Instructions for the task: Write out each line of the entries below that holds the word "ydelse".

Top of Source data

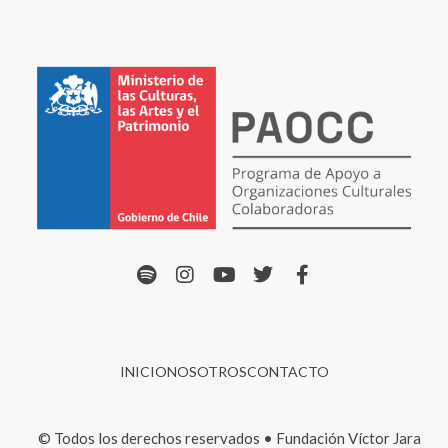
INICIO
NOSOTROS
CONTACTO
© Todos los derechos reservados • Fundación Víctor Jara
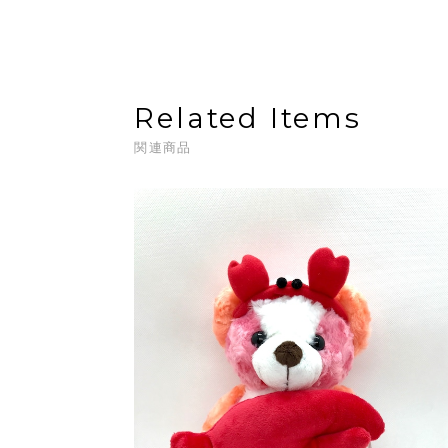
Related Items
関連商品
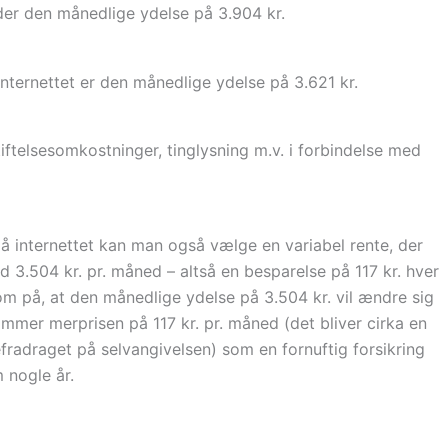
der den månedlige ydelse på 3.904 kr.
nternettet er den månedlige ydelse på 3.621 kr.
tiftelsesomkostninger, tinglysning m.v. i forbindelse med
å internettet kan man også vælge en variabel rente, der
d 3.504 kr. pr. måned – altså en besparelse på 117 kr. hver
på, at den månedlige ydelse på 3.504 kr. vil ændre sig
mer merprisen på 117 kr. pr. måned (det bliver cirka en
tefradraget på selvangivelsen) som en fornuftig forsikring
 nogle år.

Bottom of Source data

Result for this task:
der den månedlige ydelse på 3.904 kr.
nternettet er den månedlige ydelse på 3.621 kr.
på, at den månedlige ydelse på 3.504 kr. vil ændre sig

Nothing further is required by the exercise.